Paramilitarism remains a stark reality in Northern Ireland, a report has found.
The latest publication by the Independent Reporting Commission (IRC) sets out how the ongoing political vacuum, Brexit uncertainty and an increase in attacks has made ending paramilitarism “immeasurably more difficult”.
The second report from the IRC on progress towards ending paramilitary activity in the region comes after a year which saw several murders.
These include the killing of journalist Lyra McKee by dissident republicans in Londonderry in April, as well as the death of community worker Ian Ogle at the hands of loyalists in east Belfast in January.
The last 12 months also saw a number of attacks including the detonation by dissidents of a bomb at Derry court house and the planting of an under-car bomb targeting a police officer which was discovered at a golf club.
The IRC commissioners state that paramilitarism remains a stark reality in Northern Ireland, and continues to be a serious obstacle to peace and reconciliation.

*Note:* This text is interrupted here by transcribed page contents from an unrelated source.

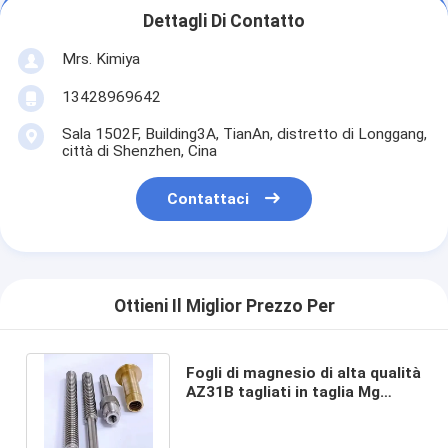
Dettagli Di Contatto
Mrs. Kimiya
13428969642
Sala 1502F, Building3A, TianAn, distretto di Longgang,
città di Shenzhen, Cina
Contattaci
Ottieni Il Miglior Prezzo Per
Fogli di magnesio di alta qualità
AZ31B tagliati in taglia Mg
Plate Prezzo competitivo al kg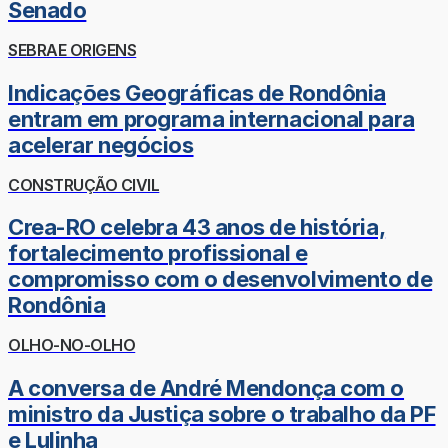
Senado
SEBRAE ORIGENS
Indicações Geográficas de Rondônia
entram em programa internacional para
acelerar negócios
CONSTRUÇÃO CIVIL
Crea-RO celebra 43 anos de história,
fortalecimento profissional e
compromisso com o desenvolvimento de
Rondônia
OLHO-NO-OLHO
A conversa de André Mendonça com o
ministro da Justiça sobre o trabalho da PF
e Lulinha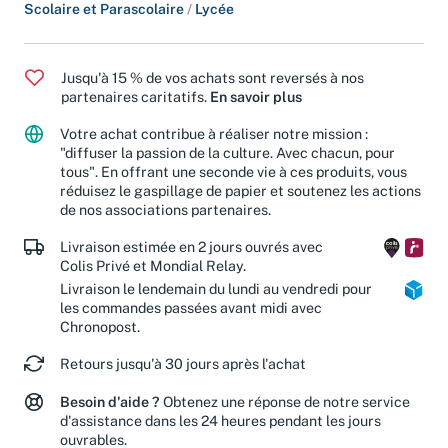
Livres pour enfants
/
Savoir et découverte
Scolaire et Parascolaire
/
Lycée
Jusqu'à 15 % de vos achats sont reversés à nos
partenaires caritatifs.
En savoir plus
Votre achat contribue à réaliser notre mission :
"diffuser la passion de la culture. Avec chacun, pour
tous". En offrant une seconde vie à ces produits, vous
réduisez le gaspillage de papier et soutenez les actions
de nos associations partenaires.
Livraison estimée en 2 jours ouvrés avec
Colis Privé et Mondial Relay.
Livraison le lendemain du lundi au vendredi pour
les commandes passées avant midi avec
Chronopost.
Retours jusqu'à 30 jours après l'achat
Besoin d'aide ?
Obtenez une réponse de notre service
d'assistance dans les 24 heures pendant les jours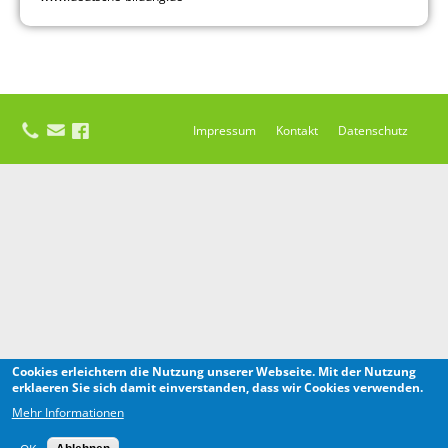
Impressum
Kontakt
Datenschutz
Cookies erleichtern die Nutzung unserer Webseite. Mit der Nutzung
erklaeren Sie sich damit einverstanden, dass wir Cookies verwenden.
Mehr Informationen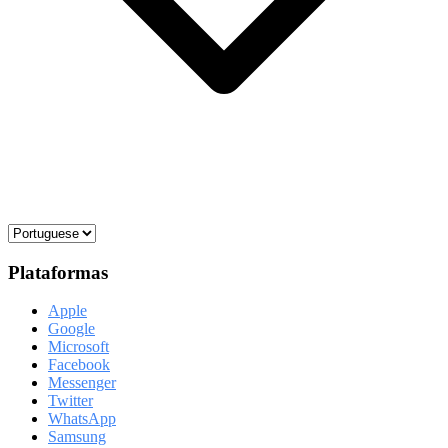
Plataformas
Apple
Google
Microsoft
Facebook
Messenger
Twitter
WhatsApp
Samsung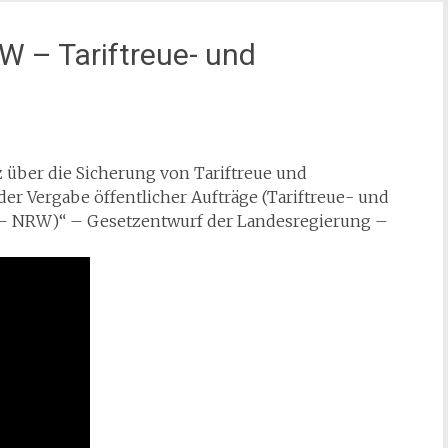
W – Tariftreue- und
z über die Sicherung von Tariftreue und
der Vergabe öffentlicher Aufträge (Tariftreue- und
– NRW)“ – Gesetzentwurf der Landesregierung –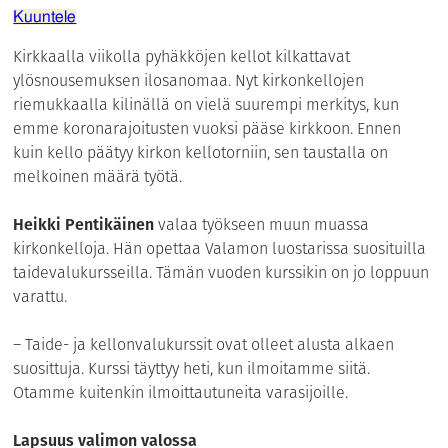
Kuuntele
Kirkkaalla viikolla pyhäkköjen kellot kilkattavat
ylösnousemuksen ilosanomaa. Nyt kirkonkellojen
riemukkaalla kilinällä on vielä suurempi merkitys, kun
emme koronarajoitusten vuoksi pääse kirkkoon. Ennen
kuin kello päätyy kirkon kellotorniin, sen taustalla on
melkoinen määrä työtä.
Heikki Pentikäinen
valaa työkseen muun muassa
kirkonkelloja. Hän opettaa Valamon luostarissa suosituilla
taidevalukursseilla. Tämän vuoden kurssikin on jo loppuun
varattu.
– Taide- ja kellonvalukurssit ovat olleet alusta alkaen
suosittuja. Kurssi täyttyy heti, kun ilmoitamme siitä.
Otamme kuitenkin ilmoittautuneita varasijoille.
Lapsuus valimon valossa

The commissioners also reiterated their analysis from their first report last October that ending paramilitarism “can only be sustainably brought about by means of a Twin Track Approach, which combines policing and justice responses alongside systemically tackling the serious socio-economic deprivation facing the communities where the paramilitaries operate”.
In their second report, the commissioners recommend that tackling paramilitarism be made a new dedicated outcome in the Programme for Government as the best way of achieving the whole-of-system approach they believe is needed.
They point to the need for neighbourhood policing to be enhanced and for urgent action to address the delay in cases coming before the courts.
The commissioners also highlight the need for increased asset recovery, recommending that an agency focusing solely on civil recovery of the proceeds of crime be established in Northern Ireland.
They further believe that the time has come for consideration to be given to a Transition Process for paramilitaries as a necessary next step.
To that end, the commissioners have called for a major public debate to begin, aware that their recommendations to end continuing paramilitary activity will need the support and confidence of the whole of society.
The four commissioners include John McBurney and Monica McWilliams, who were nominated by the Northern Ireland Executive; Tim O’Connor, nominated by the Irish Government, and Mitchell Reiss, nominated by the UK Government.
They are tasked with reporting annually to the UK and Irish Governments and to the Northern Ireland Executive.